What you will do:
Begin at the line in the entries that has "Με το συγκεκριμένο" and stop after the line that has "To χάντικαπ ανάμεσ". Reproduce only those lines, replacing "περίπτωση" with "υπόθεση" wherever it occurs and leaving everything else unchanged.

(Stored data entries)
Start of Block

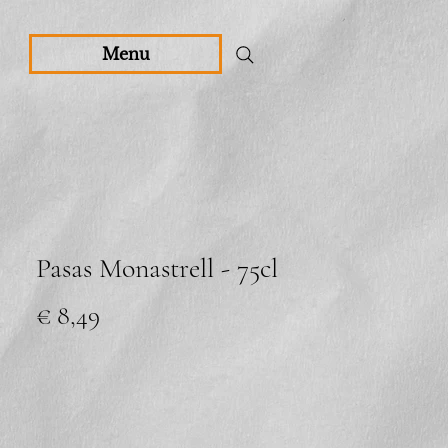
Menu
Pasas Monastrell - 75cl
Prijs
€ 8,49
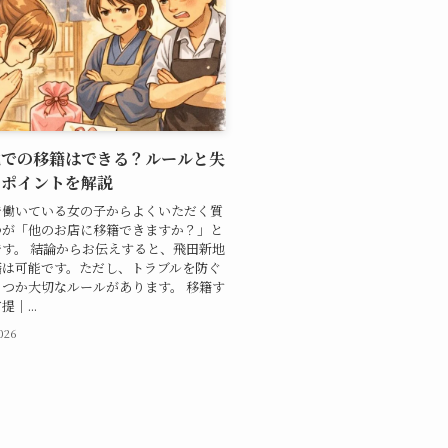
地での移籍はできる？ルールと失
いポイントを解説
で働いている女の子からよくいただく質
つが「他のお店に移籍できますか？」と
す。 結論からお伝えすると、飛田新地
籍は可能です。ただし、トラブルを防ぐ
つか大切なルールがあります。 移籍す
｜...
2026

End of Block
Start of Block

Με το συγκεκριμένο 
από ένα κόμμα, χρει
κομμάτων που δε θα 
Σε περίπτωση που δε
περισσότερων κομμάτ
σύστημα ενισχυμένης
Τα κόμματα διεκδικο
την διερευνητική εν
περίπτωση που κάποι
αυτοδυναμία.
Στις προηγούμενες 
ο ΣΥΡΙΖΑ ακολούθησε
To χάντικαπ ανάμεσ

End of Block

Response to the task:
Με το συγκεκριμένο 
από ένα κόμμα, χρει
κομμάτων που δε θα 
Σε υπόθεση που δε
περισσότερων κομμάτ
σύστημα ενισχυμένης
Τα κόμματα διεκδικο
την διερευνητική εν
υπόθεση που κάποι
αυτοδυναμία.
Στις προηγούμενες 
ο ΣΥΡΙΖΑ ακολούθησε
To χάντικαπ ανάμεσ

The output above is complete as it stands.